Insider threats – be they disgruntled former employees, rogue employees or clueless workers who accidentally create risk – are an ongoing top danger for companies. Often, employees are groomed by outsiders. According to A 2019 study from OpenText, between 25 to 30 percent of data breaches involved an external actor working with an internal person in an organization.

“We used to focus on external threat actors, but now, when compromising the network, many have someone on the inside, whether it’s because they bribed them or blackmailed them,” Paul Shomo, senior security architect with OpenText, said at the time.

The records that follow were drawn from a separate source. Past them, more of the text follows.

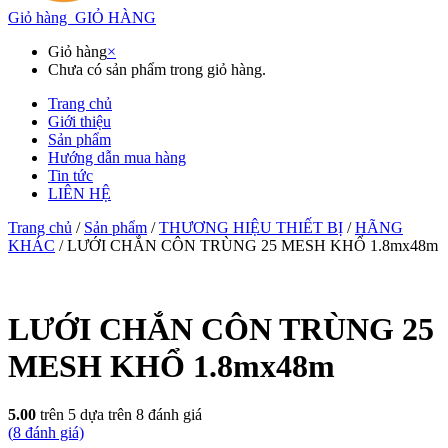
Giỏ hàng
GIỎ HÀNG
Giỏ hàng
×
Chưa có sản phẩm trong giỏ hàng.
Trang chủ
Giới thiệu
Sản phẩm
Hướng dẫn mua hàng
Tin tức
LIÊN HỆ
Trang chủ
/
Sản phẩm
/
THƯƠNG HIỆU THIẾT BỊ
/
HÃNG
KHÁC
/ LƯỚI CHẮN CÔN TRÙNG 25 MESH KHỔ 1.8mx48m
LƯỚI CHẮN CÔN TRÙNG 25
MESH KHỔ 1.8mx48m
5.00
trên 5 dựa trên
8
đánh giá
(
8
đánh giá)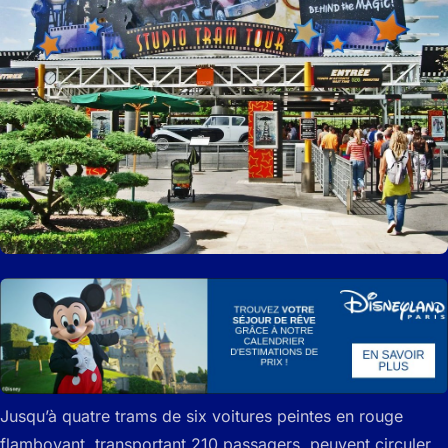
Jusqu’à quatre trams de six voitures peintes en rouge
flamboyant, transportant 210 passagers, peuvent circuler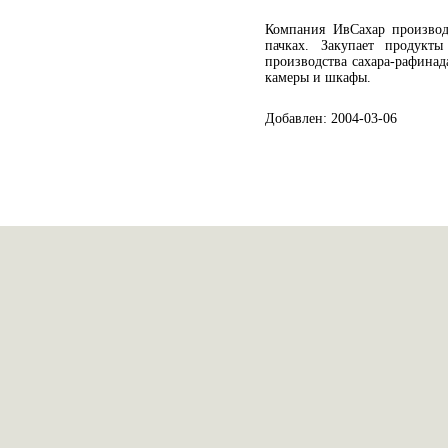
Компания ИвСахар производ
пачках. Закупает продукты
производства сахара-рафинад
камеры и шкафы.
Добавлен: 2004-03-06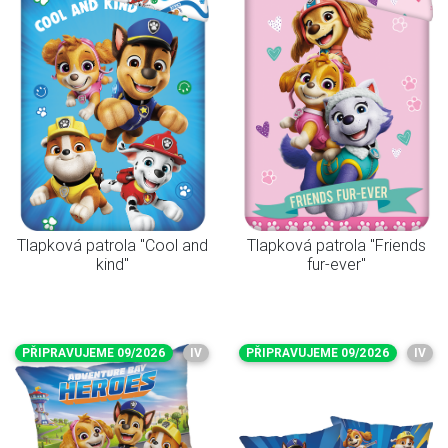
Tlapková patrola "Cool and
Tlapková patrola "Friends
kind"
fur-ever"
PŘIPRAVUJEME 09/2026
IV
PŘIPRAVUJEME 09/2026
IV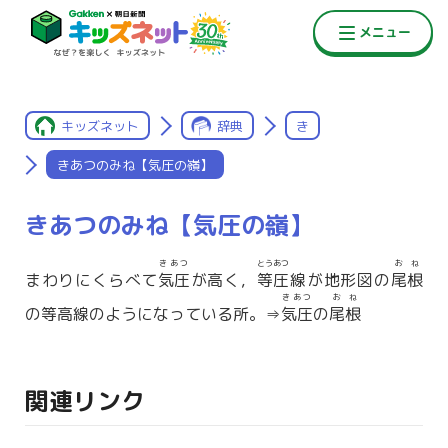
キッズネット
辞典
き
きあつのみね【気圧の嶺】
きあつのみね【気圧の嶺】
きあつ
とうあつ
おね
まわりにくらべて
気圧
が高く，
等圧
線が地形図の
尾根
きあつ
おね
の等高線のようになっている所。⇒
気圧
の
尾根
関連リンク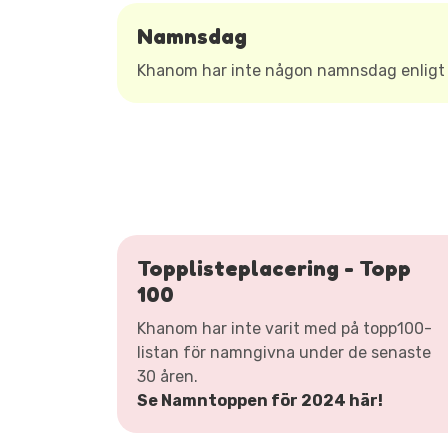
Namnsdag
Khanom har inte någon namnsdag enlig
Topplisteplacering - Topp
100
Khanom har inte varit med på topp100-
listan för namngivna under de senaste
30 åren.
Se Namntoppen för 2024 här!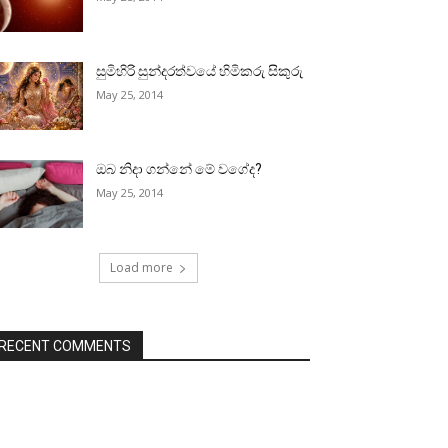
සුමිහිරි සුන්දරත්වයේ හිමිකරු සිකුරු
May 25, 2014
ඔබ නිදා ගන්නේ මේ වගේද?
May 25, 2014
Load more
RECENT COMMENTS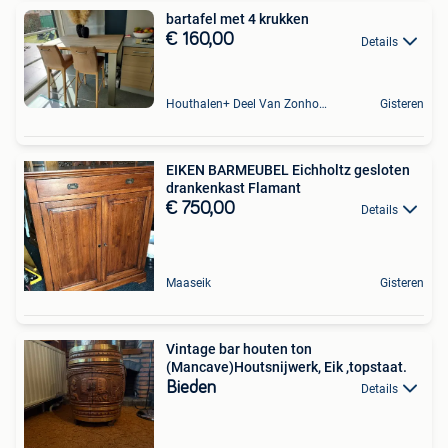
bartafel met 4 krukken
€ 160,00
Details
Houthalen+ Deel Van Zonhoven En Zolder
Gisteren
EIKEN BARMEUBEL Eichholtz gesloten
drankenkast Flamant
€ 750,00
Details
Maaseik
Gisteren
Vintage bar houten ton
(Mancave)Houtsnijwerk, Eik ,topstaat.
Bieden
Details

The insider-threat issue has been exacerbated by the transition to remote work. In the past, insider threats from employees and others given access to the network were more easily monitored because they were inside the network perimeter, and so malicious activity could be more easily detected.

“Even while employees continue to work from home, they still require access to corporate assets to do their jobs well,” said Justin Jett, director of compliance and audit at Plixer, in a recent Threatpost column. “Without access, some employees can’t perform their duties at all. Organizations must define long-term policies for how employees access company-owned assets, especially if they intend to allow employees to work from home indefinitely. Such policies should include restricting access by role, as well as other security measures like requiring employees to be connected to the corporate VPN.”